DIRECTIONS:
Among the records below, find each line bearing the word "zijn" and copy it.

______________________________

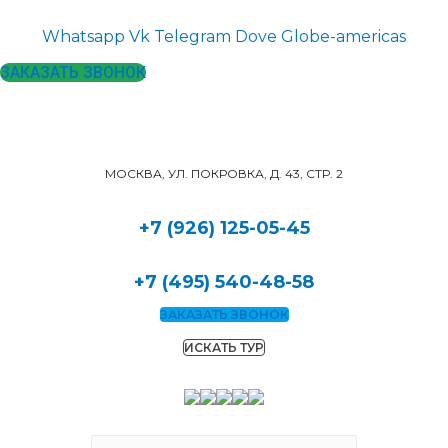
Whatsapp
Vk
Telegram
Dove
Globe-americas
ЗАКАЗАТЬ ЗВОНОК
МОСКВА, УЛ. ПОКРОВКА, Д. 43, СТР. 2
+7 (926) 125-05-45
+7 (495) 540-48-58
ЗАКАЗАТЬ ЗВОНОК
ИСКАТЬ ТУР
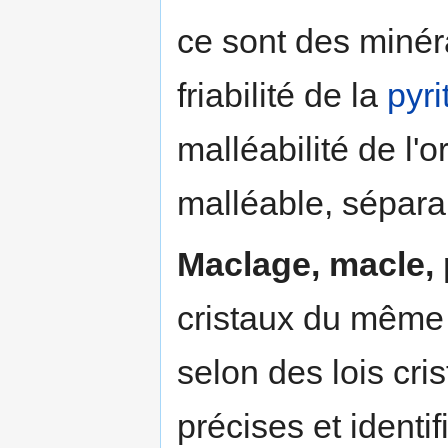
ce sont des minér
friabilité de la
pyri
malléabilité de l'or
malléable, sépara
Maclage, macle, 
cristaux du même 
selon des lois cri
précises et identif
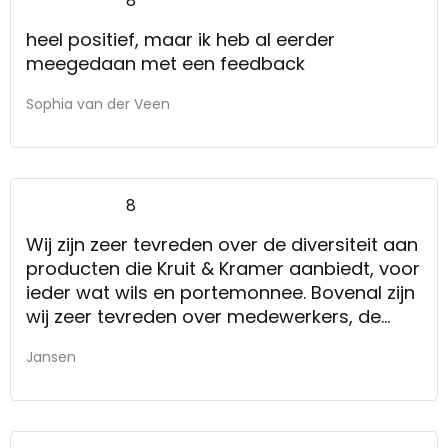
8
heel positief, maar ik heb al eerder
meegedaan met een feedback
Sophia van der Veen
8
Wij zijn zeer tevreden over de diversiteit aan
producten die Kruit & Kramer aanbiedt, voor
ieder wat wils en portemonnee. Bovenal zijn
wij zeer tevreden over medewerkers, de
klantvriendelijkheid en de service.
Jansen
Op dit moment zijn wij zeer content en
genieten van onze spullen.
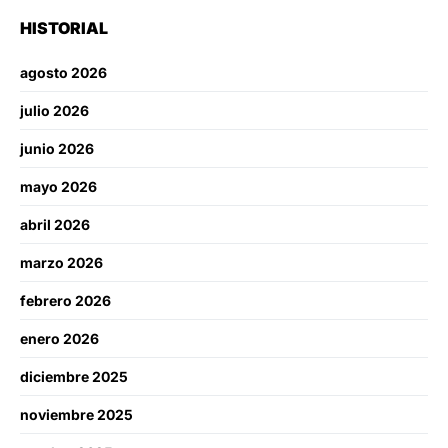
HISTORIAL
agosto 2026
julio 2026
junio 2026
mayo 2026
abril 2026
marzo 2026
febrero 2026
enero 2026
diciembre 2025
noviembre 2025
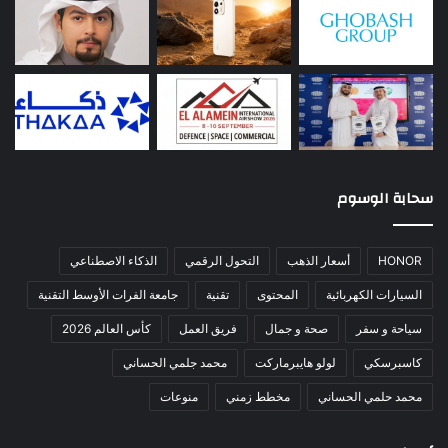
سحابة الوسوم
HONOR
أسعار الذهب
التحول الرقمي
الذكاء الاصطناعي
السيارات الكهربائية
المحتوى
تقنية
جامعة الفرات الأوسط التقنية
سياحة و سفر
صحة و جمال
فريق العمل
كأس العالم 2026
كاسبرسكي
لولو هايبرماركت
محمد جلمي الحساني
محمد حلمي الحساني
مخطط زمني
منوعات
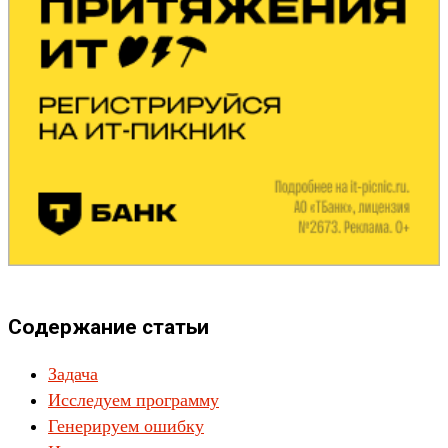
Содержание статьи
Задача
Исследуем программу
Генерируем ошибку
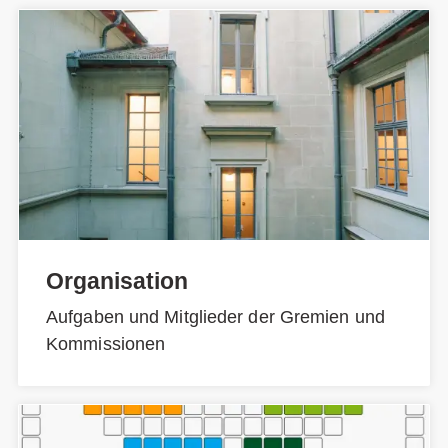
Organisation
Aufgaben und Mitglieder der Gremien und
Kommissionen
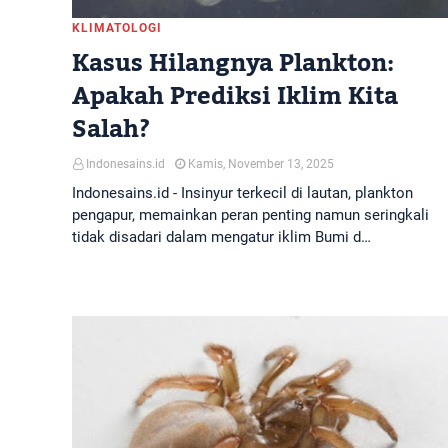
KLIMATOLOGI
Kasus Hilangnya Plankton:
Apakah Prediksi Iklim Kita
Salah?
Indonesains.id
Kamis, November 13, 2025
Indonesains.id - Insinyur terkecil di lautan, plankton
pengapur, memainkan peran penting namun seringkali
tidak disadari dalam mengatur iklim Bumi d…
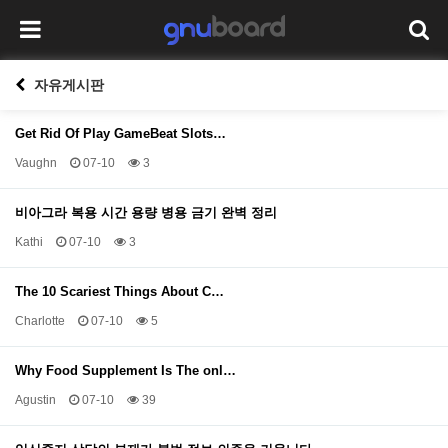
자유게시판
Get Rid Of Play GameBeat Slots…
Vaughn
07-10
3
비아그라 복용 시간 용량 병용 금기 완벽 정리
Kathi
07-10
3
The 10 Scariest Things About C…
Charlotte
07-10
5
Why Food Supplement Is The onl…
Agustin
07-10
39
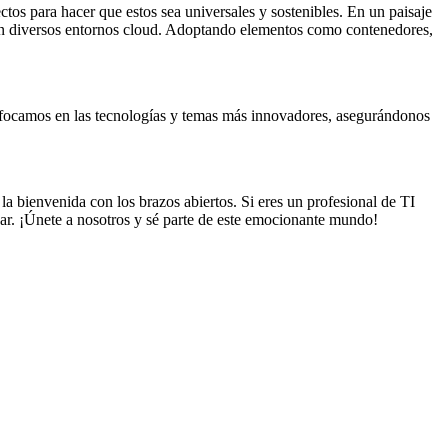
os para hacer que estos sea universales y sostenibles. En un paisaje
s en diversos entornos cloud. Adoptando elementos como contenedores,
nfocamos en las tecnologías y temas más innovadores, asegurándonos
a bienvenida con los brazos abiertos. Si eres un profesional de TI
gar. ¡Únete a nosotros y sé parte de este emocionante mundo!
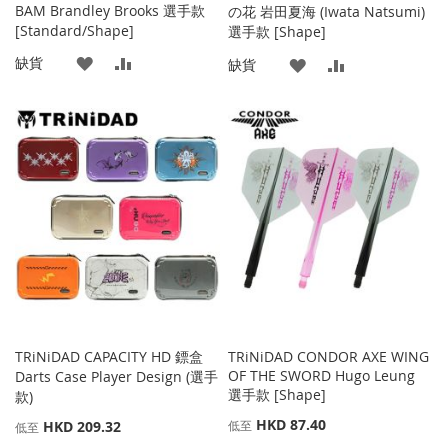
BAM Brandley Brooks 選手款
の花 岩田夏海 (Iwata Natsumi)
[Standard/Shape]
選手款 [Shape]
添
添
缺貨
添
添
缺貨
加
加
加
加
到
並
到
並
收
比
收
比
藏
較
藏
較
夾
夾
TRiNiDAD CAPACITY HD 鏢盒
TRiNiDAD CONDOR AXE WING
OF THE SWORD Hugo Leung
Darts Case Player Design (選手
選手款 [Shape]
款)
HKD 87.40
HKD 209.32
低至
低至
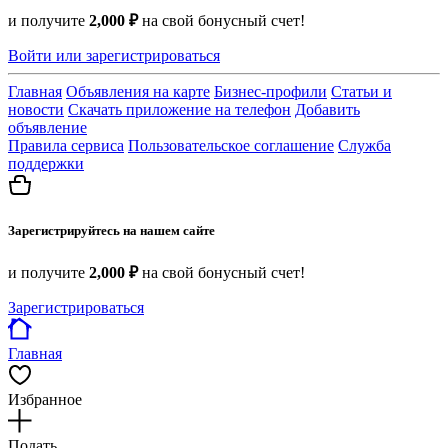
и получите
2,000 ₽
на свой бонусный счет!
Войти или зарегистрироваться
Главная
Объявления на карте
Бизнес-профили
Статьи и
новости
Скачать приложение на телефон
Добавить
объявление
Правила сервиса
Пользовательское соглашение
Служба
поддержки
Зарегистрируйтесь на нашем сайте
и получите
2,000 ₽
на свой бонусный счет!
Зарегистрироваться
Главная
Избранное
Подать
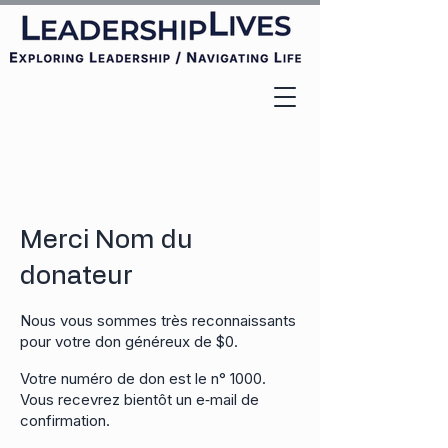
Merci Nom du
donateur
Nous vous sommes très reconnaissants
pour votre don généreux de $0.
Votre numéro de don est le n° 1000.
Vous recevrez bientôt un e‑mail de
confirmation.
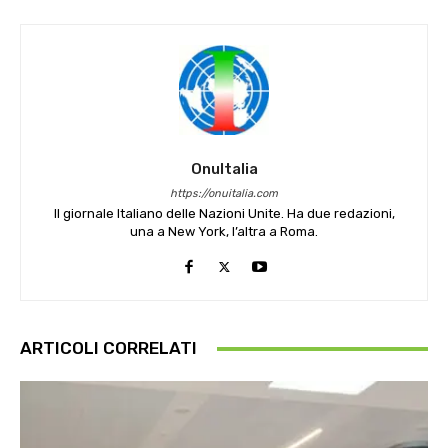
OnuItalia
https://onuitalia.com
Il giornale Italiano delle Nazioni Unite. Ha due redazioni,
una a New York, l’altra a Roma.
ARTICOLI CORRELATI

______________________________

ANSWER SECTION:
Wij zijn zeer tevreden over de diversiteit aan
ieder wat wils en portemonnee. Bovenal zijn
Op dit moment zijn wij zeer content en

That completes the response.